According to video analysis by ESPN Stats & Information, 10 of Jackson's 15 completions traveled less than 5 yards in the air -- hardly the kind of downfield competence a team needs when trying to make up a deficit.
Childress acknowledged the Vikings need to improve in "must-throw situations" but did not point the finger directly at Jackson.
"That's all around playing," Childress said. "That's from quarterback, offensive line, backs. That's why we practice two-minute football. We're not Oklahoma, where we're in the wishbone and we come back out and we're in the wishbone again. We've got to be able to move it that way as well."
Other than the Oklahoma reference, that's almost the exact sentiment Childress expressed after the 2007 season, when a late surge of competence convinced him Jackson was ready to take the next step. The Vikings need a better passing offense, not just one that can throw when teams are expecting heavy doses of Peterson. Did Jackson give any reason to suggest he is ready to lift his team to that point next season?
Surprisingly, two k
ey offensive players thought that he did. Or at least, that's what they said when asked to answer in a public forum Sunday. Berrian, who caught five of his seven touchdowns from Frerotte during the regular season and produced all four of his 100-yard games with him as well, said: "You have to start where you left off next season.
"You can't just throw a guy out," Berrian added. "He finished very strong. He took the benching very well. He showed a lot of character, came back and had some really great games. I think it just shows the character of the coaching staff and the rest of the players that we should have faith in him."

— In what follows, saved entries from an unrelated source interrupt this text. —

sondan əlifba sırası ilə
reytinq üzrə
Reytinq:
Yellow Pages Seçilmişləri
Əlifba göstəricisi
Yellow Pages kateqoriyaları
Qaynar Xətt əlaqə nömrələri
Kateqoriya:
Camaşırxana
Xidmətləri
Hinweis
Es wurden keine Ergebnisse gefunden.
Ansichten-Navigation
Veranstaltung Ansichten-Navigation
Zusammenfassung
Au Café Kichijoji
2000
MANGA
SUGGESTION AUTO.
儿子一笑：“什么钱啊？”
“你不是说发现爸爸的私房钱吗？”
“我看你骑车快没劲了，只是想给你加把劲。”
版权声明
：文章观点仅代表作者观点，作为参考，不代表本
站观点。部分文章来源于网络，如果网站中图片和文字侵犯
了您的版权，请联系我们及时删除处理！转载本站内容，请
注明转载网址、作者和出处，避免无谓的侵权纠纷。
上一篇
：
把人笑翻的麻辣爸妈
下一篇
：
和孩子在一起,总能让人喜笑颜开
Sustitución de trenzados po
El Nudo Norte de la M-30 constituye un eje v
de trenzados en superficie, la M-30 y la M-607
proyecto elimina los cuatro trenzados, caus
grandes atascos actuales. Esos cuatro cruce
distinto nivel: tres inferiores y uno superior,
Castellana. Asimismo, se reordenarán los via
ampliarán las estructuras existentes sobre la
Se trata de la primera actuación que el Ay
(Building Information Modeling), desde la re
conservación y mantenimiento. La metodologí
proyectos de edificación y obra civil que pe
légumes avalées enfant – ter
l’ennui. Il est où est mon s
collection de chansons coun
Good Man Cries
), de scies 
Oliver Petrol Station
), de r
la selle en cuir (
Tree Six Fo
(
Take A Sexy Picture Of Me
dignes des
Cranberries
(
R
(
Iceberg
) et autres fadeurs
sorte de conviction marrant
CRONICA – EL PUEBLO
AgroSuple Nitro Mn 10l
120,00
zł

Tight end Visanthe Shiancoe, meanwhile, said there is no doubt in his mind who should start in 2009.
"In the offseason, I'm not going to be thinking about any other quarterbacks," Shiancoe said. "Me personally, I feel like that's our man. I don't feel any changes should be made. That's my opinion. It's up to the coach. But that's how I feel."
For his part, Jackson chose his words carefully. He has experienced how quickly an NFL job can be taken away, and he watched Frerotte simmer after losing his job. Frerotte would seem unlikely to return next season, but Jackson knows there are no guarantees for him, either.
"I'm not going to get into that," Jackson said. "I'm just going to take this year for what it is worth and reflect back on this season.
Indeed, Childress said Sunday was not the time to make pronouncements about his 2009 starting lineup. He has invested three years and much of his professional reputation in developing Jackson into a competent starter. Owner Zygi Wilf declined comment Sunday but appears solidly in Childress' corner this winter. Yet it's hard to imagine Wilf tolerating another offseason mistake at the most crucial position in the game.
Soon, we'll know what Childress values more: Pride or professional survival.